TASK OBJECTIVE
Reproduce the Battlestar Galactica review below in full, word for word.

DOCUMENT EXTRACT
____________________

Adama makes a choice, and Battlestar Galactica suffers for it
“Resurrection Ship, Parts 1 and 2” (episodes 11 and 12; originally aired 1/6/2006 and 1/13/2006)
Bad storytelling decisions are like time travel. No, hear me out on this: say you have a time machine and you go back in time, and you decide to change something. Something not even that big. We all know what happens next, right? We’ve read that Ray Bradbury short story. The small choice turns out to have big consequences, because you can’t see everything. A bad storytelling decision is the sort of decision whose impact is never contained. It can, under ideal circumstances, be managed and put aside, but its effect will still stretch out beyond itself. Step on one butterfly, hand the world over to the Nazis; decide to kill a character too soon, and see a storyline with incredible potential bottom out in a handful of minutes.
What’s fascinating and frustrating about watching the two parts of “Resurrection” back to back is seeing how utterly things go off the rails, and how one decision throws everything out of joint. There’s a gorgeous space battle in part two, lots of tension throughout, and the show’s usual struggle for philosophical and spiritual meaning in the midst of chaos, but all of these elements rely to a strong narrative structure to hold them in place. It’s possible there’s a version of Battlestar Galactica that loses the stakes and just has a bunch of people having visions and trying to figure out why they haven’t killed themselves, but this isn’t that show. It wants pulp thrills and depth, and while that’s a laudable goal, it’s also one that requires a near perfect balance not to fuck up.

____________________

RECORD EXCERPTS
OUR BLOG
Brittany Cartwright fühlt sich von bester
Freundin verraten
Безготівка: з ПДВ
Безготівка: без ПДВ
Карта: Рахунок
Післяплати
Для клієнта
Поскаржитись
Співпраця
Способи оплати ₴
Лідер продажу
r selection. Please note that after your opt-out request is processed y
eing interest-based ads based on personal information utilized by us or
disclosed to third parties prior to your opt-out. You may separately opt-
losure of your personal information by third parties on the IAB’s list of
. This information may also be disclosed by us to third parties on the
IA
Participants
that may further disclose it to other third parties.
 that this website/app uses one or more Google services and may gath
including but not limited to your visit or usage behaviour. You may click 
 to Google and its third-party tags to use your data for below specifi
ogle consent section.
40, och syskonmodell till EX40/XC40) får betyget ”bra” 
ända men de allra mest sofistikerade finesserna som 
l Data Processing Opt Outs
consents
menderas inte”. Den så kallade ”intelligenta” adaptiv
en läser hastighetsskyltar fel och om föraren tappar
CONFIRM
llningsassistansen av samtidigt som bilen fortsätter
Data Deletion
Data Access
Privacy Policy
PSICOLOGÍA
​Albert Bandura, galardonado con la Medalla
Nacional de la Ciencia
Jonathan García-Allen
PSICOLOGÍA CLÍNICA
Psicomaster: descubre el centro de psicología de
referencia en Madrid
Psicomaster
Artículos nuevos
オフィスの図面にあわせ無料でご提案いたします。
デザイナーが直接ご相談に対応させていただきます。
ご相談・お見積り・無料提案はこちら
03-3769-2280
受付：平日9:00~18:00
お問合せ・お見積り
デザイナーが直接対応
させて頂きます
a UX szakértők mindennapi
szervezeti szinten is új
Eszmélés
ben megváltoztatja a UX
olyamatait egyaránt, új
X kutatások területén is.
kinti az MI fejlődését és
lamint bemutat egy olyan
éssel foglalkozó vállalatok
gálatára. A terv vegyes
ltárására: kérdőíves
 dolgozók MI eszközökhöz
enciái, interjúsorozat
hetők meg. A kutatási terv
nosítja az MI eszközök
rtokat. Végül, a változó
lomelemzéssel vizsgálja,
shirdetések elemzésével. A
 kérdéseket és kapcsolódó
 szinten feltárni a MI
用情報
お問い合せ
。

____________________

RESULT FOR THIS EXERCISE
Adama makes a choice, and Battlestar Galactica suffers for it
“Resurrection Ship, Parts 1 and 2” (episodes 11 and 12; originally aired 1/6/2006 and 1/13/2006)
Bad storytelling decisions are like time travel. No, hear me out on this: say you have a time machine and you go back in time, and you decide to change something. Something not even that big. We all know what happens next, right? We’ve read that Ray Bradbury short story. The small choice turns out to have big consequences, because you can’t see everything. A bad storytelling decision is the sort of decision whose impact is never contained. It can, under ideal circumstances, be managed and put aside, but its effect will still stretch out beyond itself. Step on one butterfly, hand the world over to the Nazis; decide to kill a character too soon, and see a storyline with incredible potential bottom out in a handful of minutes.
What’s fascinating and frustrating about watching the two parts of “Resurrection” back to back is seeing how utterly things go off the rails, and how one decision throws everything out of joint. There’s a gorgeous space battle in part two, lots of tension throughout, and the show’s usual struggle for philosophical and spiritual meaning in the midst of chaos, but all of these elements rely to a strong narrative structure to hold them in place. It’s possible there’s a version of Battlestar Galactica that loses the stakes and just has a bunch of people having visions and trying to figure out why they haven’t killed themselves, but this isn’t that show. It wants pulp thrills and depth, and while that’s a laudable goal, it’s also one that requires a near perfect balance not to fuck up.